* [Task directions]:
Lay out the lines from the one containing "mais ne remplacent pas un suivi médical ou" up to and including the one containing "Peut-on utiliser plusieurs" as a JSON list of strings, one string per line, leaving out any blank lines.

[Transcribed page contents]
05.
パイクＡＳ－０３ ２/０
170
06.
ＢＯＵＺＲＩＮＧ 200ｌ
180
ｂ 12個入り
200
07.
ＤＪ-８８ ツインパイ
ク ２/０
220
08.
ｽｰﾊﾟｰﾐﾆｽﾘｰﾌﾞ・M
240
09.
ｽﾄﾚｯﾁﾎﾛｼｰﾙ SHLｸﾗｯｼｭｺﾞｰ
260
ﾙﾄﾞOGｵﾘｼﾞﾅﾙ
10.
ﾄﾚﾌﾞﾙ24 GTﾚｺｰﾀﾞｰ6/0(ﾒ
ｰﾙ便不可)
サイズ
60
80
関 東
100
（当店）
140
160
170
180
==
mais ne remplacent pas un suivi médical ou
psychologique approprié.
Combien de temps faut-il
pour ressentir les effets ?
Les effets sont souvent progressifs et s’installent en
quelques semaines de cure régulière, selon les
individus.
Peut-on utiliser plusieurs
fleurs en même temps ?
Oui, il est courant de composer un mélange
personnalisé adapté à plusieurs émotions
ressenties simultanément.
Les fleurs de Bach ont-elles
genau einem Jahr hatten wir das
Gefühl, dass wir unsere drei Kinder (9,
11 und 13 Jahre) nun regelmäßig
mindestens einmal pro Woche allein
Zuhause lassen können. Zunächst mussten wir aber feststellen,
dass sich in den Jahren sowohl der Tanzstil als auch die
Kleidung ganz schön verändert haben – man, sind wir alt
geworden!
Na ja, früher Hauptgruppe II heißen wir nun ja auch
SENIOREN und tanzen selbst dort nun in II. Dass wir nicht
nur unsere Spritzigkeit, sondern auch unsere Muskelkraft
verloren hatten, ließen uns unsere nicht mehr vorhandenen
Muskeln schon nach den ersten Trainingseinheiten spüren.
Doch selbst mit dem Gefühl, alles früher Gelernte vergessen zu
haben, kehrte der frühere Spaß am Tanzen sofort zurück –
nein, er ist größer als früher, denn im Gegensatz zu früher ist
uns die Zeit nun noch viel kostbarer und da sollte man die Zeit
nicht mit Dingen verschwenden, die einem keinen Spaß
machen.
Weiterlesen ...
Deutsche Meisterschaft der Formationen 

* [Answer for the task]:
[
  "mais ne remplacent pas un suivi médical ou",
  "psychologique approprié.",
  "Combien de temps faut-il",
  "pour ressentir les effets ?",
  "Les effets sont souvent progressifs et s’installent en",
  "quelques semaines de cure régulière, selon les",
  "individus.",
  "Peut-on utiliser plusieurs"
]